Une société de recherche, Nectome, est la pionnière d’une nouvelle méthode permettant de préserver le cerveau des mammifères immédiatement après la mort, dans le but de reconstruire les esprits à l’avenir. La technique contourne la détérioration rapide qui commence quelques minutes après un arrêt cardiaque, une fenêtre critique pendant laquelle les enzymes décomposent les structures neuronales. L’approche de l’équipe implique la mort médicalement assistée, permettant une intervention immédiate pour fixer le tissu cérébral à l’aide de produits chimiques aldéhydes et de cryoprotecteurs, bloquant ainsi l’activité cellulaire avant que des cristaux de glace ne puissent se former pendant le refroidissement.

La science derrière la préservation

Le protocole, testé sur des porcs en raison de leur similitude anatomique avec l’homme, se concentre sur la rapidité et l’intervention chimique. Moins d’une minute après un arrêt cardiaque, une canule insère des fluides de préservation dans le cerveau, créant ainsi des ponts moléculaires entre les cellules. Le cerveau est ensuite refroidi à -32°C, formant un état vitreux qui préserve indéfiniment la structure. La microscopie confirme une excellente conservation lorsque le délai entre la mort et la perfusion est inférieur à 14 minutes, conservant les neurones, les synapses et les structures moléculaires.
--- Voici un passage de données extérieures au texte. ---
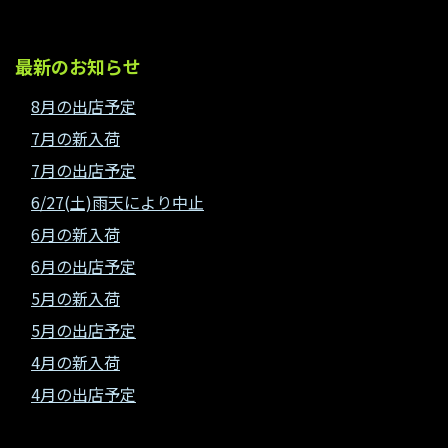
最新のお知らせ
8月の出店予定
7月の新入荷
7月の出店予定
6/27(土)雨天により中止
6月の新入荷
6月の出店予定
5月の新入荷
5月の出店予定
4月の新入荷
4月の出店予定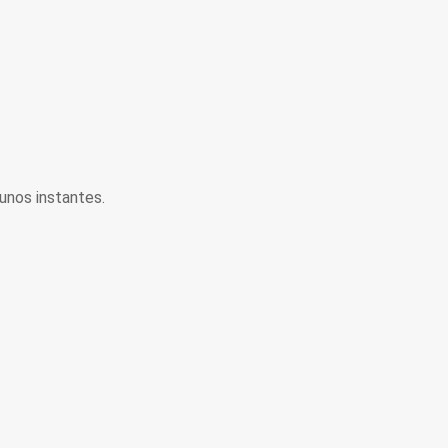
unos instantes.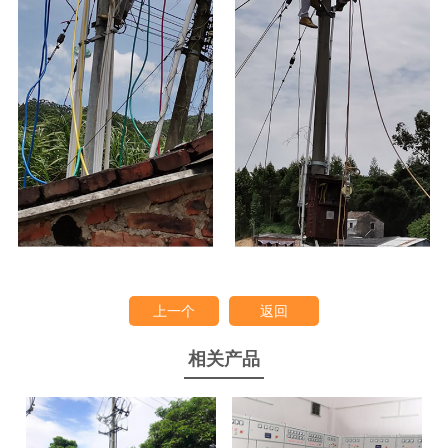
上一个
返回
相关产品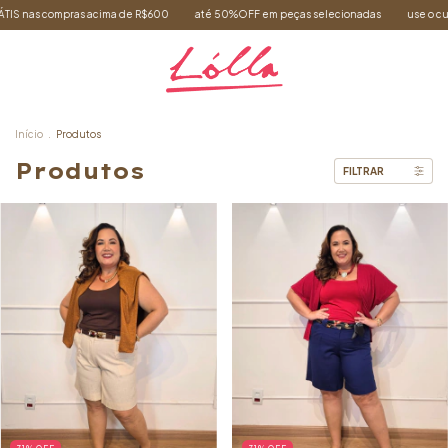
 acima de R$600
até 50%OFF em peças selecionadas
use o cupom BEMVINDA p
Início
.
Produtos
Produtos
FILTRAR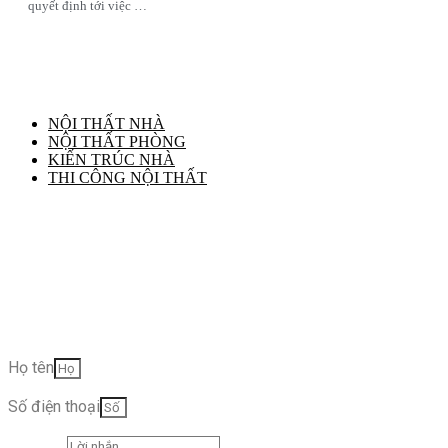
quyết định tới việc …
NỘI THẤT NHÀ
NỘI THẤT PHÒNG
KIẾN TRÚC NHÀ
THI CÔNG NỘI THẤT
Kiến tạo không gian khác biệt và đẳng cấp ngay
hôm nay
Họ tên
Số điện thoại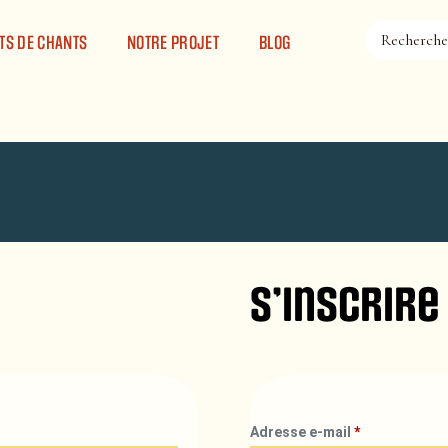
TS DE CHANTS
NOTRE PROJET
BLOG
S’inscrire
Adresse e-mail
*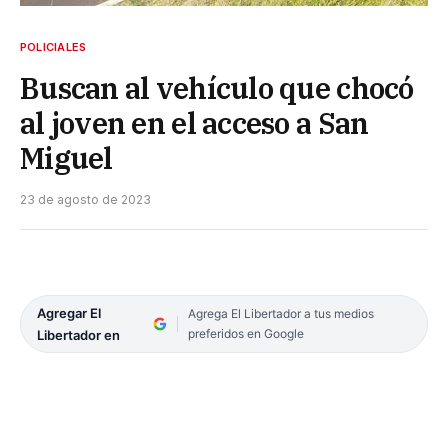
POLICIALES
Buscan al vehículo que chocó
al joven en el acceso a San
Miguel
23 de agosto de 2023
Agregar El
Agrega El Libertador a tus medios
preferidos en Google
Libertador en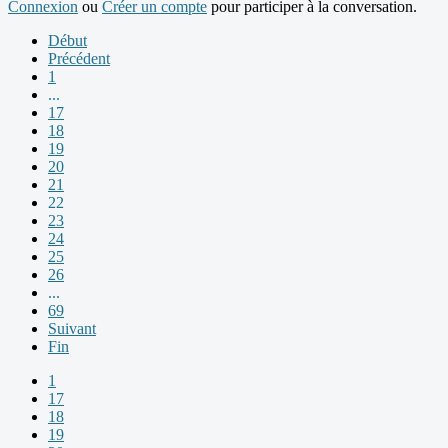
Connexion
ou
Créer un compte
pour participer à la conversation.
Début
Précédent
1
...
17
18
19
20
21
22
23
24
25
26
...
69
Suivant
Fin
1
17
18
19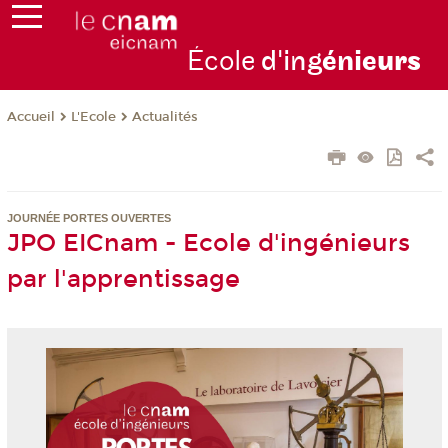
École
d'ing
énie
urs
L'Ecole
Actualités
Accueil
JOURNÉE PORTES OUVERTES
JPO EICnam - Ecole d'ingénieurs
par l'apprentissage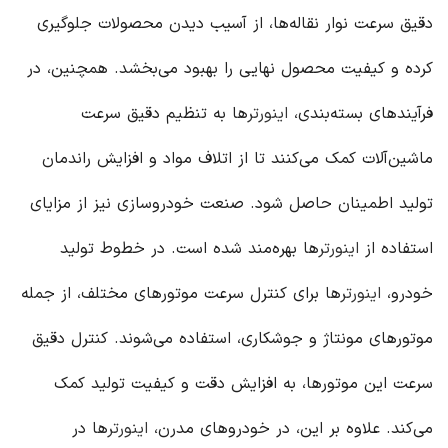
دقیق سرعت نوار نقاله‌ها، از آسیب دیدن محصولات جلوگیری
کرده و کیفیت محصول نهایی را بهبود می‌بخشد. همچنین، در
فرآیندهای بسته‌بندی،
اینورتر
ها به تنظیم دقیق سرعت
ماشین‌آلات کمک می‌کنند تا از اتلاف مواد و افزایش راندمان
تولید اطمینان حاصل شود. صنعت خودروسازی نیز از مزایای
استفاده از
اینورتر
ها بهره‌مند شده است. در خطوط تولید
خودرو،
اینورتر
ها برای کنترل سرعت موتورهای مختلف، از جمله
موتورهای مونتاژ و جوشکاری، استفاده می‌شوند. کنترل دقیق
سرعت این موتورها، به افزایش دقت و کیفیت تولید کمک
می‌کند. علاوه بر این، در خودروهای مدرن،
اینورتر
ها در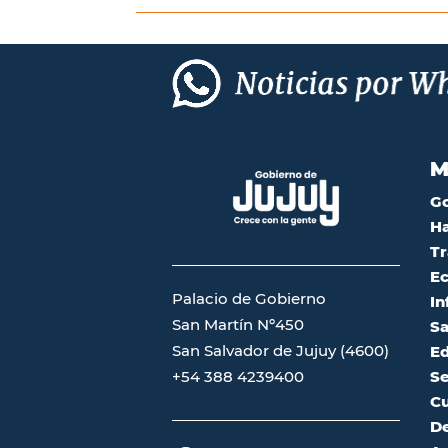
M
G
Ha
Tr
Ec
Palacio de Gobierno
In
San Martín Nº450
Sa
San Salvador de Jujuy (4600)
Ed
Se
+54 388 4239400
Cu
De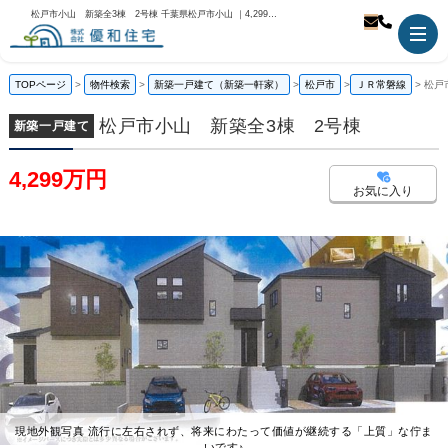
松戸市小山 新築全3棟 2号棟 千葉県松戸市小山 ｜4,299万円の新築一戸建て｜株式会社優和住宅
TOPページ
物件検索
新築一戸建て（新築一軒家）
松戸市
ＪＲ常磐線
松戸
松戸市小山 新築全3棟 2号棟
新築一戸建て
4,299万円
お気に入り
現地外観写真 流行に左右されず、将来にわたって価値が継続する「上質」な佇ま
いです♪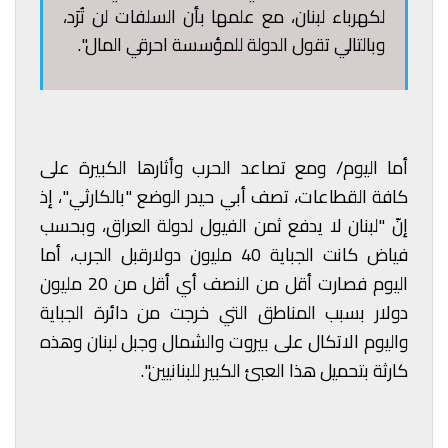
لكهرباء لبنان، مع علمها بأن السلفات لن تُرَد،
وبالتالي تقول الدولة للمؤسسة احرقي المال".
أما اليوم/ ومع تصاعد الحرب وأثارها الكبيرة على
كافة القطاعات، تصف أبي حيدر الوضع "بالكارثي"، إذ
إنّ "لبنان لا يدفع ثمن الفيول لدولة العراق، وبحسب
فياض كانت الجباية 40 مليون دولارقبل الجرب، أما
اليوم فصارت أقل من النصف أي أقل من 20 مليون
دولار بسبب المناطق التي خرجت من دائرة الجباية
واليوم الاتكال على بيروت والشمال وجبل لبنان وهذه
كارثة بتحميل هذا العبئ الكبير للبنانيين".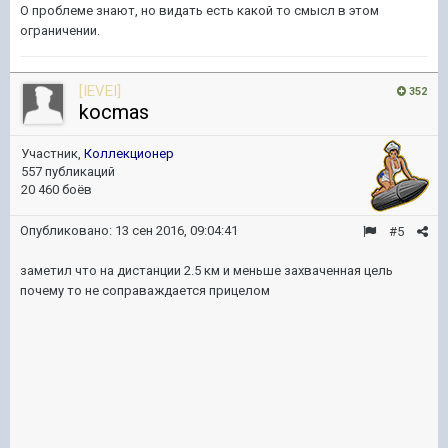
О проблеме знают, но видать есть какой то смысл в этом
ограничении.
[IEVEI]
352
kocmas
Участник,
Коллекционер
557 публикаций
20 460 боёв
Опубликовано:
13 сен 2016, 09:04:41
#5
заметил что на дистанции 2.5 км и меньше захваченная цель
почему то не соправаждается прицелом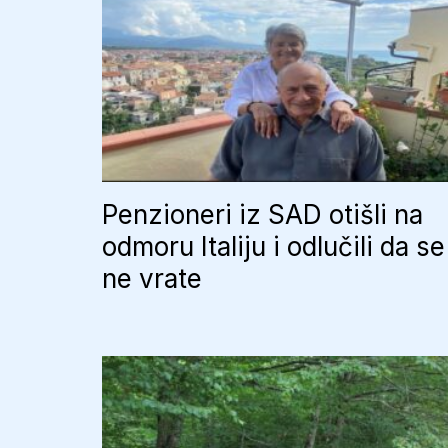
Penzioneri iz SAD otišli na
odmoru Italiju i odlučili da se
ne vrate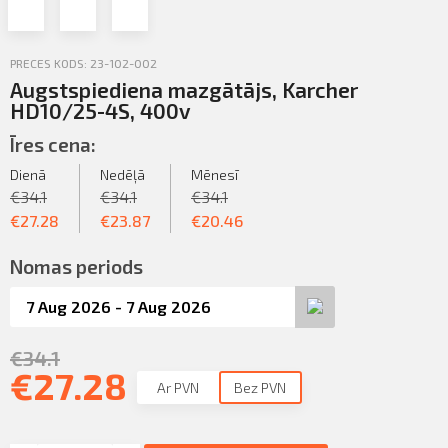
Profila informācija
Sazināties
PRECES KODS: 23-102-002
Augstspiediena mazgātājs, Karcher
PIETEIKTIES
Iziet
HD10/25-4S, 400v
Īres cena:
Dienā
Nedēļā
Mēnesī
€
34.1
€
34.1
€
34.1
€
27.28
€
23.87
€
20.46
Nomas periods
€
34.1
€
27.28
Ar PVN
Bez PVN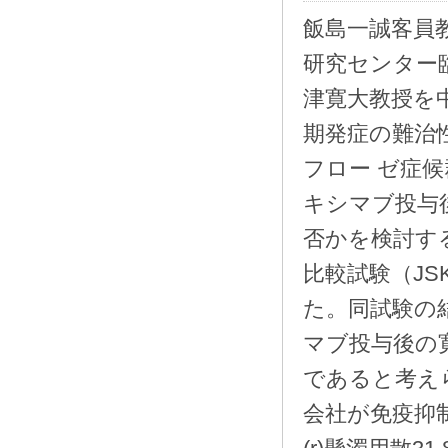
飯島一誠客員
研究センター
津寛大教授を
期発症の難治
フロー ゼ症
キシマブ投与
否かを検討す
比較試験（JS
た。同試験の
マブ投与後の
であると考え
会社が免疫抑制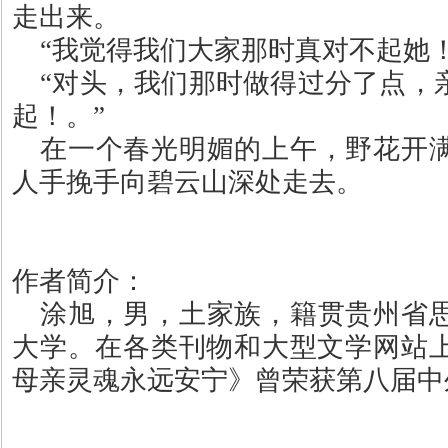
走出来。
“
我觉得我们大家那时真对不起她
“
对头，我们那时做得过分了点，
起！。
”
在一个春光明媚的上午，野花开
人手挽手向碧云山深处走去。
作者简介：
涂旭，男，土家族，籍贯贵州省
大学。在各类刊物和大型文学网站
母亲灵魂永远安宁》曾荣获第八届中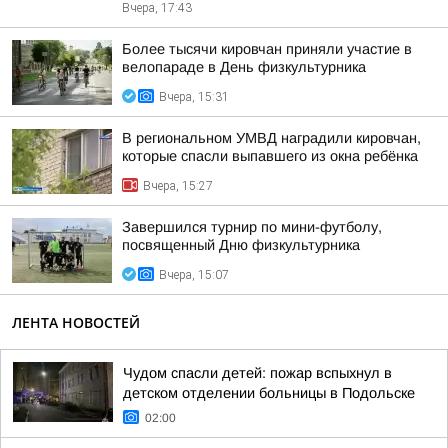
Вчера, 17:43
Более тысячи кировчан приняли участие в
велопараде в День физкультурника
Вчера, 15:31
В региональном УМВД наградили кировчан,
которые спасли выпавшего из окна ребёнка
Вчера, 15:27
Завершился турнир по мини-футболу,
посвященный Дню физкультурника
Вчера, 15:07
ЛЕНТА НОВОСТЕЙ
Чудом спасли детей: пожар вспыхнул в
детском отделении больницы в Подольске
02:00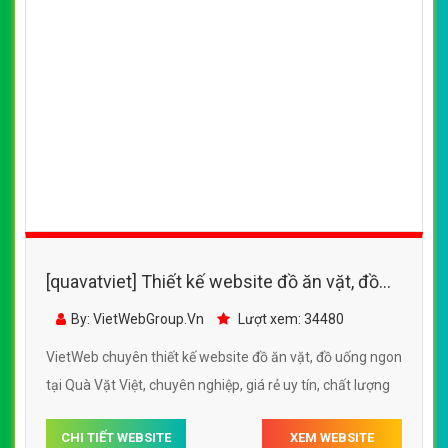
[quavatviet] Thiết kế website đồ ăn vặt, đồ
uống ngon tại Quà Vặt Việt
By: VietWebGroup.Vn
Lượt xem: 34480
VietWeb chuyên thiết kế website đồ ăn vặt, đồ uống ngon
tại Quà Vặt Việt, chuyên nghiệp, giá rẻ uy tín, chất lượng
CHI TIẾT WEBSITE
XEM WEBSITE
Le but ultime est de cartographier le connectome du cerveau – le réseau neuronal complet – censé détenir la clé des pensées, des sentiments et des perceptions. Alors que les scientifiques n’ont cartographié qu’une petite partie du cerveau de souris sur une période de sept ans, Nectome pense que cette méthode pourrait capturer toutes les informations nécessaires à une future reconstruction.

Implications éthiques et philosophiques

Bien que la technologie actuelle ne puisse pas faire revivre les organes préservés, le travail remet en question les définitions traditionnelles de la mort. La capacité de préserver la composition moléculaire détaillée d’un cerveau, même après l’arrêt de la circulation sanguine, souligne l’ambiguïté entre la vie et la mort. La société prévoit d’inviter des malades en phase terminale dans l’Oregon, où ils pourront subir la procédure avec une assistance médicale légale.

Reprise incertaine

Les experts restent sceptiques quant à une véritable « réanimation ». Le processus de préservation utilise des produits chimiques toxiques, garantissant l’intégrité structurelle mais pas la viabilité biologique. Même si un connectome parfait est reconstruit, il ne garantit pas la continuité de la conscience telle que nous la comprenons. L’œuvre soulève encore de profondes questions sur ce que signifie mourir et jusqu’où nous pouvons repousser les limites de la préservation.

Cette recherche souligne que la frontière entre la vie et la mort n’est pas aussi nette qu’on le croyait auparavant, poussant la science vers un avenir où la préservation de l’essence fondamentale d’une personne pourrait être possible, même au-delà de la fonction biologique.